Every line from the one holding "fiaccato può" through the last line of the records must be retyped exactly, and no other line or picture may appear in the copy.

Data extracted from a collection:
=-=-=-=-=
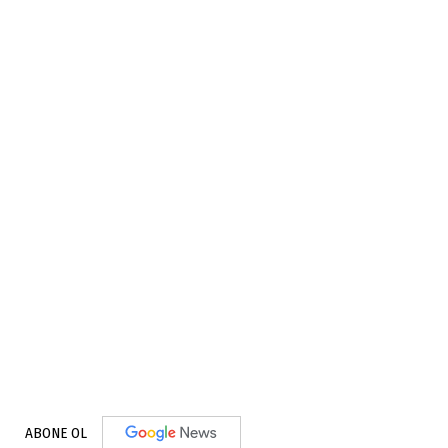
ABONE OL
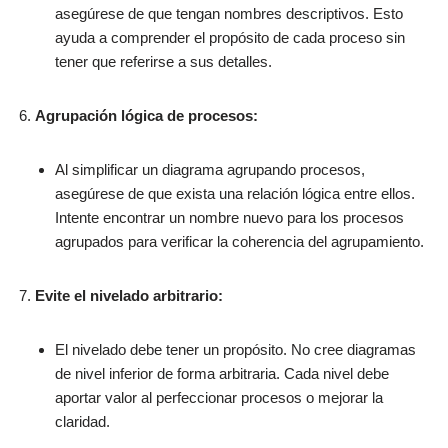
asegúrese de que tengan nombres descriptivos. Esto
ayuda a comprender el propósito de cada proceso sin
tener que referirse a sus detalles.
Agrupación lógica de procesos:
Al simplificar un diagrama agrupando procesos,
asegúrese de que exista una relación lógica entre ellos.
Intente encontrar un nombre nuevo para los procesos
agrupados para verificar la coherencia del agrupamiento.
Evite el nivelado arbitrario:
El nivelado debe tener un propósito. No cree diagramas
de nivel inferior de forma arbitraria. Cada nivel debe
aportar valor al perfeccionar procesos o mejorar la
claridad.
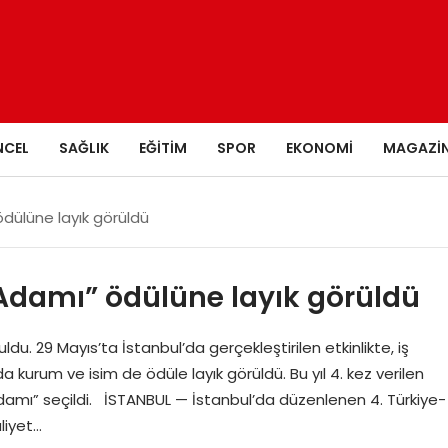
NCEL
SAĞLIK
EĞITIM
SPOR
EKONOMI
MAGAZI
 ödülüne layık görüldü
ş Adamı” ödülüne layık görüldü
du. 29 Mayıs’ta İstanbul’da gerçekleştirilen etkinlikte, iş
urum ve isim de ödüle layık görüldü. Bu yıl 4. kez verilen
Adamı” seçildi. İSTANBUL — İstanbul’da düzenlenen 4. Türkiye-
liyet…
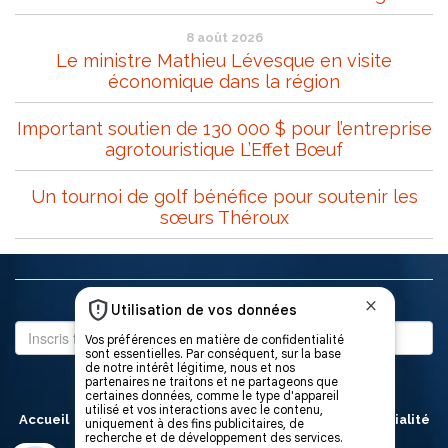
8 août 2026
Le ministre Mathieu Lévesque en visite
économique dans la région
Important soutien de 130 000 $ pour l’entreprise
agrotouristique L’Effet Bœuf
Un tournoi de golf bénéfice pour soutenir les
sœurs Théroux
Abonne-toi à notre infolettre
Accueil
À propos
L’équipe
Politique de confidentialité
Contact
Publicité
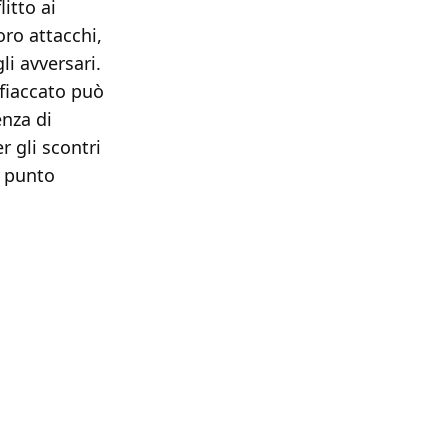
itto ai
oro attacchi,
i avversari.
fiaccato può
enza di
r gli scontri
l punto
]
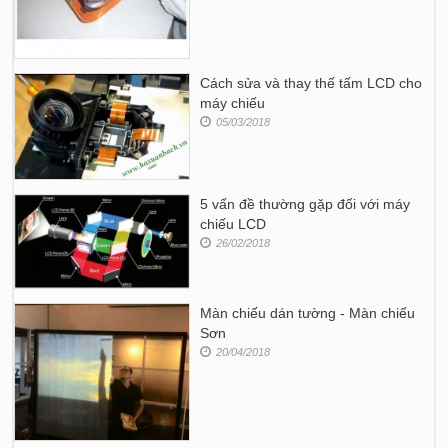
Cách sửa và thay thế tấm LCD cho
máy chiếu
05/03/2018
5 vấn đề thường gặp đối với máy
chiếu LCD
26/02/2018
Màn chiếu dán tường - Màn chiếu
Sơn
20/04/2018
=-=-=-=-=
ANSWER TO THE EXERCISE:
fiaccato può
enza di
r gli scontri
l punto
]
Cách sửa và thay thế tấm LCD cho
máy chiếu
05/03/2018
5 vấn đề thường gặp đối với máy
chiếu LCD
26/02/2018
Màn chiếu dán tường - Màn chiếu
Sơn
20/04/2018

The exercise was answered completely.